• **Your objective**:
In the items below, count the lines that contain the string "right", matching upper and lower case exactly. Reply with only the number.

○ ○ ○

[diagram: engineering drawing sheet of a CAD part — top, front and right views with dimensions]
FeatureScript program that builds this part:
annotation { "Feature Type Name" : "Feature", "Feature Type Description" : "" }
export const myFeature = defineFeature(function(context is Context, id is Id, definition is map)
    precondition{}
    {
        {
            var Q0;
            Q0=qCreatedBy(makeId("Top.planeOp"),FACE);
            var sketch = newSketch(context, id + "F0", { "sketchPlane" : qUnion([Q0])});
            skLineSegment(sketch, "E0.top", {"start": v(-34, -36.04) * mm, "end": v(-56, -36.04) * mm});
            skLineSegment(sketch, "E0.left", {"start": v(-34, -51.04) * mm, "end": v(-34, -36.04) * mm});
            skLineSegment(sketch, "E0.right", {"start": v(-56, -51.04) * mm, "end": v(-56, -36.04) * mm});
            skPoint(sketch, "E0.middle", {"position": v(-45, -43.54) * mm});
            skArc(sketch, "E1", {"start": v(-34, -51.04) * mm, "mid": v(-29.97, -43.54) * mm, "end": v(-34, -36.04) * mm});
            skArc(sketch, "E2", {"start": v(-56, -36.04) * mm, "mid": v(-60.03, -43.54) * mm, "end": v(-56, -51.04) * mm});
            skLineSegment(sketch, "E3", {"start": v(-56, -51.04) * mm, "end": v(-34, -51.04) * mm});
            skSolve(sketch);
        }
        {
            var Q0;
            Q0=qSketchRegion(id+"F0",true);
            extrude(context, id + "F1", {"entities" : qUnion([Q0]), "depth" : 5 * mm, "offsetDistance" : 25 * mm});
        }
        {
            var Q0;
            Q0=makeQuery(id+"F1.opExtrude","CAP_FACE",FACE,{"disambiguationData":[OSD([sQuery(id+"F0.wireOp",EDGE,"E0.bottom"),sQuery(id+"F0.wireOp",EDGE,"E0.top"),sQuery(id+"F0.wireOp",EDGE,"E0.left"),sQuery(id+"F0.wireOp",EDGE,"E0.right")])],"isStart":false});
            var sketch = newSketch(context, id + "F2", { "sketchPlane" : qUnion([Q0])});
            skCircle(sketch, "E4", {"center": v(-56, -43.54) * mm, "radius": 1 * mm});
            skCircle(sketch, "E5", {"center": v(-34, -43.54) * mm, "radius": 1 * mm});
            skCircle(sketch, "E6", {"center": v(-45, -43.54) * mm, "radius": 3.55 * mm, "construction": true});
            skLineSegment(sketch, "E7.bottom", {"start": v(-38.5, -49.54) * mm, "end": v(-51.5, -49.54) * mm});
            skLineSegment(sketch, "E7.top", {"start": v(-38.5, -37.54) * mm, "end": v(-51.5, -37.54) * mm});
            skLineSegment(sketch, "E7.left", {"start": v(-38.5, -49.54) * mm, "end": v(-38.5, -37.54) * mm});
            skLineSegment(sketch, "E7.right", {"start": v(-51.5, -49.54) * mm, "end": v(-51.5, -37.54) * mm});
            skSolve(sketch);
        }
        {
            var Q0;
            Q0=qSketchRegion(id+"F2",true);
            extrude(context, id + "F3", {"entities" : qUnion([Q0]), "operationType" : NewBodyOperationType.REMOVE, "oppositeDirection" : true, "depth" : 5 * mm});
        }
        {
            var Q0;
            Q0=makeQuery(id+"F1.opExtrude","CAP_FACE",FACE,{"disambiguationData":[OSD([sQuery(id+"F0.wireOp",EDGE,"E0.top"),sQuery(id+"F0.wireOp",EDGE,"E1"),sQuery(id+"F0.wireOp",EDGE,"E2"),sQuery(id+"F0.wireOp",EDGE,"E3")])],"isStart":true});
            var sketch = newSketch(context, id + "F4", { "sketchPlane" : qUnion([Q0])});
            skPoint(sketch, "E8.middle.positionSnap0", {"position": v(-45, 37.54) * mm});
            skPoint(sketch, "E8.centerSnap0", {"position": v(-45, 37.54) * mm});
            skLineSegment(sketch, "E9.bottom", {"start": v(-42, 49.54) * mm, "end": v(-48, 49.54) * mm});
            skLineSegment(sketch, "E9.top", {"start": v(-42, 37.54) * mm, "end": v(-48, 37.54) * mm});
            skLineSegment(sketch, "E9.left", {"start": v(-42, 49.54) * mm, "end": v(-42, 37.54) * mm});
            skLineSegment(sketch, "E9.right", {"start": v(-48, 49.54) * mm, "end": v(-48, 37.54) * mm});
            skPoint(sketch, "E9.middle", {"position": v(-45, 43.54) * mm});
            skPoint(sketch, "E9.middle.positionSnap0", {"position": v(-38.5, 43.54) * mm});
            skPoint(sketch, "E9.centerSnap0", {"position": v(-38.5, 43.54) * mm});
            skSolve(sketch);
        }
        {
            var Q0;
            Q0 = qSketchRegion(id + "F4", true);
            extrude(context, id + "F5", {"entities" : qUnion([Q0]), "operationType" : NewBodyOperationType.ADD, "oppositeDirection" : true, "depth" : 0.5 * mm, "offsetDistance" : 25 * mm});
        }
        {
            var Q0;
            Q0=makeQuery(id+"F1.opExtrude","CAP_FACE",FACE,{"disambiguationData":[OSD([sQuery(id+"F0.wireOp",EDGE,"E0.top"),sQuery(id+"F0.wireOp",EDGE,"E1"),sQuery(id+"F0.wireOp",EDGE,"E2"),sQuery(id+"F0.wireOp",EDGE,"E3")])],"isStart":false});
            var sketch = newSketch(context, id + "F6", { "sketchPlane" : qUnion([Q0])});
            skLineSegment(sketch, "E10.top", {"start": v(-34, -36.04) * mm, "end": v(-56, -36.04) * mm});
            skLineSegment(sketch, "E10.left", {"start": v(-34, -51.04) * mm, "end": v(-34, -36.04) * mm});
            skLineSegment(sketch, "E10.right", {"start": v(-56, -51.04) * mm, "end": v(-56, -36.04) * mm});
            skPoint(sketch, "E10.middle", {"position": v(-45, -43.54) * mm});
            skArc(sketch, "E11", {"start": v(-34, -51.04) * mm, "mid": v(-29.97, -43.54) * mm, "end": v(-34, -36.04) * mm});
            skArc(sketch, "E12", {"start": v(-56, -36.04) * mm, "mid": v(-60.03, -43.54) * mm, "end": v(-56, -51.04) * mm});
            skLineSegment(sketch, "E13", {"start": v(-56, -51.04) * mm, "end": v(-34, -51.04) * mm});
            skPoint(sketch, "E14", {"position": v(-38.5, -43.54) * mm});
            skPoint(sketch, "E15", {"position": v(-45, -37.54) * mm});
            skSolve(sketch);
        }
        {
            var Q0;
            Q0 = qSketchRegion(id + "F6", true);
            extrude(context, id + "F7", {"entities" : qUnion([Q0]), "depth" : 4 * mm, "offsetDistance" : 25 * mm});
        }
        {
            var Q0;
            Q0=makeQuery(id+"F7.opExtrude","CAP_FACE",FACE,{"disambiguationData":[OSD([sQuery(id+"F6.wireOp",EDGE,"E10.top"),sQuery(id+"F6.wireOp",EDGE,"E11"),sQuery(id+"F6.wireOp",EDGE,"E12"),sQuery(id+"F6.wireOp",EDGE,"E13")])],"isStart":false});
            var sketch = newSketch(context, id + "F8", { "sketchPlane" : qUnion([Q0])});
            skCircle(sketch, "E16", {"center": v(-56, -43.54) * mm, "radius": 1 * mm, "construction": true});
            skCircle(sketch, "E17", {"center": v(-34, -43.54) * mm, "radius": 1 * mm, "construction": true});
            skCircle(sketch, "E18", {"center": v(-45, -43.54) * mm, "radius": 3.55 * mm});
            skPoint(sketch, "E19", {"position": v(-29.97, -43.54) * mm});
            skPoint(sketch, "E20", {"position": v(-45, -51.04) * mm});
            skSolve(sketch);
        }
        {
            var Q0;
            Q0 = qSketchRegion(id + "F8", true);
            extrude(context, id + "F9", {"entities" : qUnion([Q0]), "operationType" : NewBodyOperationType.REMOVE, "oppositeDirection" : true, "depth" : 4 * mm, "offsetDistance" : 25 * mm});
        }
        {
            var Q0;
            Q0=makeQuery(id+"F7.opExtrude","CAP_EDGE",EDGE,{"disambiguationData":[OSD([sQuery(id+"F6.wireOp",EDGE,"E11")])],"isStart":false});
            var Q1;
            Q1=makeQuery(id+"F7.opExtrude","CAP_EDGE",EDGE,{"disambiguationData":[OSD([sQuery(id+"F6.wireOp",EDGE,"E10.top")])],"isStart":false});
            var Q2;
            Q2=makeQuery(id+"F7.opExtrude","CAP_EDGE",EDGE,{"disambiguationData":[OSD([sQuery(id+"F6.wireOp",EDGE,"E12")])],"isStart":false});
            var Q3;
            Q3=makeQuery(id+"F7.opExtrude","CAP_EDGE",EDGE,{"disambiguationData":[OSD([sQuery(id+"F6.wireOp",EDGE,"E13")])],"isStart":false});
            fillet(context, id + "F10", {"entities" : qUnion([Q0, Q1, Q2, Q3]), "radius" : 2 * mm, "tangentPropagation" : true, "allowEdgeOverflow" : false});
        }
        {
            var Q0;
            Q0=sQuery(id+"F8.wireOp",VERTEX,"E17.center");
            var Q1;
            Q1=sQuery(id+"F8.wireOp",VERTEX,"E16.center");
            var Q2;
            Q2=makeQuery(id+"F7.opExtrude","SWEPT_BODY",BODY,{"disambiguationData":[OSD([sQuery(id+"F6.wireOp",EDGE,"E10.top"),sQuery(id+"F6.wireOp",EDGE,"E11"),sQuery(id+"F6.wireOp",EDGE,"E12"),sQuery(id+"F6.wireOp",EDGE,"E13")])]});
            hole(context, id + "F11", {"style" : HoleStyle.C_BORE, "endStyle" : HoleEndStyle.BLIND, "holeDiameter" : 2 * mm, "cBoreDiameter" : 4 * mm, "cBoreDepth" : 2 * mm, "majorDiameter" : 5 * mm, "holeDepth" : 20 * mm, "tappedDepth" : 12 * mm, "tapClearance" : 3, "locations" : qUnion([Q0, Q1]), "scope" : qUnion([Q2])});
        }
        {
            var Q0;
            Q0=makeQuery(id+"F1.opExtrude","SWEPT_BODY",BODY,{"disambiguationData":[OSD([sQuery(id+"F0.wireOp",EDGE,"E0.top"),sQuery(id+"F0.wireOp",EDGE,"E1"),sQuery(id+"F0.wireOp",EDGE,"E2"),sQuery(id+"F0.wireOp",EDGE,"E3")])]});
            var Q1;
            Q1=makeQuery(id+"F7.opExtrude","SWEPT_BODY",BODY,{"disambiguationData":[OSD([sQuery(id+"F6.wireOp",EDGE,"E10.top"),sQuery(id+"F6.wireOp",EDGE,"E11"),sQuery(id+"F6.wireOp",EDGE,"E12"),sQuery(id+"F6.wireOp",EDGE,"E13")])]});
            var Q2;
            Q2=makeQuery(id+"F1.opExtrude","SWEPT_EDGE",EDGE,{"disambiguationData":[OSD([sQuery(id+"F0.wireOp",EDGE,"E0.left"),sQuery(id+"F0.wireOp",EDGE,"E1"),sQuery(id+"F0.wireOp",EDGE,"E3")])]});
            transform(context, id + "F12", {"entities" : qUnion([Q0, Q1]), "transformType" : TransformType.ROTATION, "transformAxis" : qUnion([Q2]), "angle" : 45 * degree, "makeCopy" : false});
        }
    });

○ ○ ○

• **The solution**:
6